Falsche Kunsthändlerin betrog über 140 Künstler mit gefälschten Ausstellungsverträgen
Hiltraud HamannFalsche Kunsthändlerin betrog über 140 Künstler mit gefälschten Ausstellungsverträgen
Eine 52-jährige Frau aus dem Bodenseekreis muss sich wegen fast 140 Fällen von schwerem Betrug vor Gericht verantworten. Als angebliche Kunsthändlerin soll sie Künstler dazu gebracht haben, Gebühren für Ausstellungen zu zahlen, die nie stattfanden.

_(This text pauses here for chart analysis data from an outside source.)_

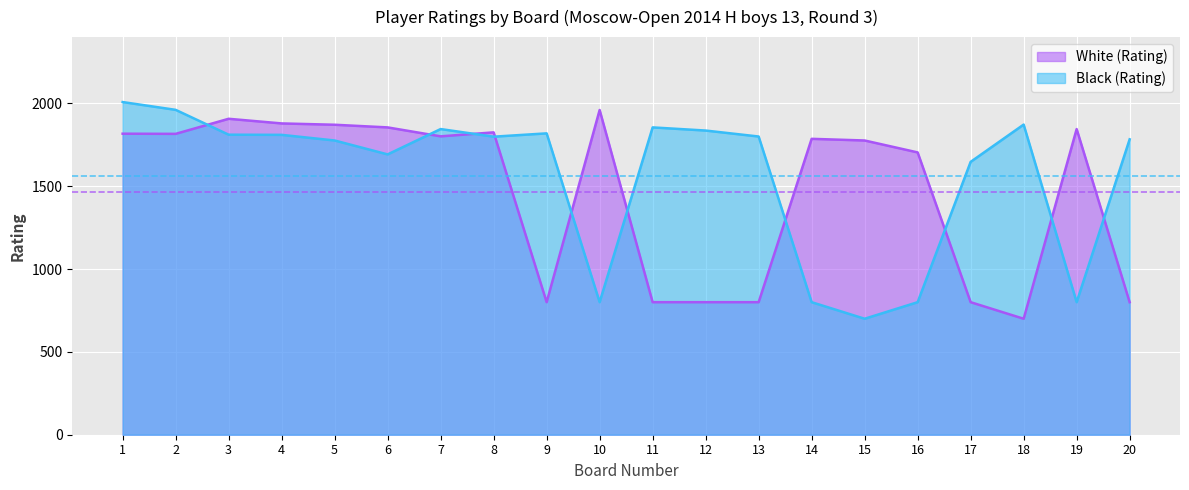

Where is the first local minimum for Black (Rating)?

6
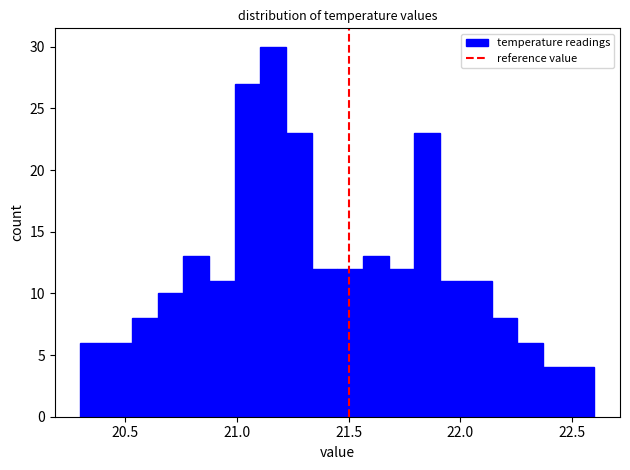

Read against the x-axis, roughly where is the centre of the tallest bar?

21.15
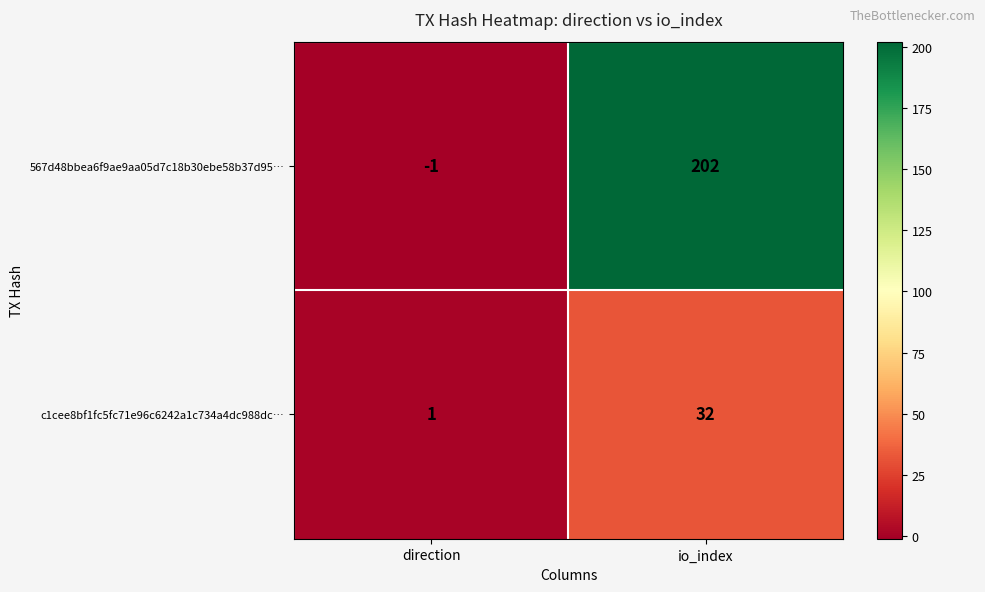

Which label corresponds to the largest value in the chart?

io_index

Die Polizei beschlagnahmte im Zuge der Ermittlungen über 200 Gemälde, die mit dem Betrug in Verbindung stehen.
Die Beschuldigte nahm über soziale Netzwerke Kontakt zu den Künstlern auf und bot ihnen Verträge für vermeintliche Ausstellungen an. Jedes Opfer zahlte rund 2.000 Euro im Voraus und übergab seine Werke. Wie die Ermittler später feststellten, hatte die Frau nie vor, die Vereinbarungen einzuhalten.
Bei Durchsuchungen sicherten die Behörden mehr als 200 Gemälde und weitere Kunstwerke. Die Frau sitzt bereits eine Haftstrafe wegen anderer Betrugsdelikte ab. Ihr 57-jähriger Ehemann wird nun wegen des Verdachts der Geldwäsche in diesem Fall ermittelt.
Von dem Betrug betroffen sind Künstler aus mehreren Regionen, die sowohl finanziell als auch durch den Verlust ihrer Werke geschädigt wurden. Die Ermittler untersuchen die beschlagnahmten Kunstwerke weiterhin im Rahmen der laufenden Ermittlungen. Die Beschuldigte bleibt bis zum Abschluss der weiteren juristischen Schritte in Untersuchungshaft.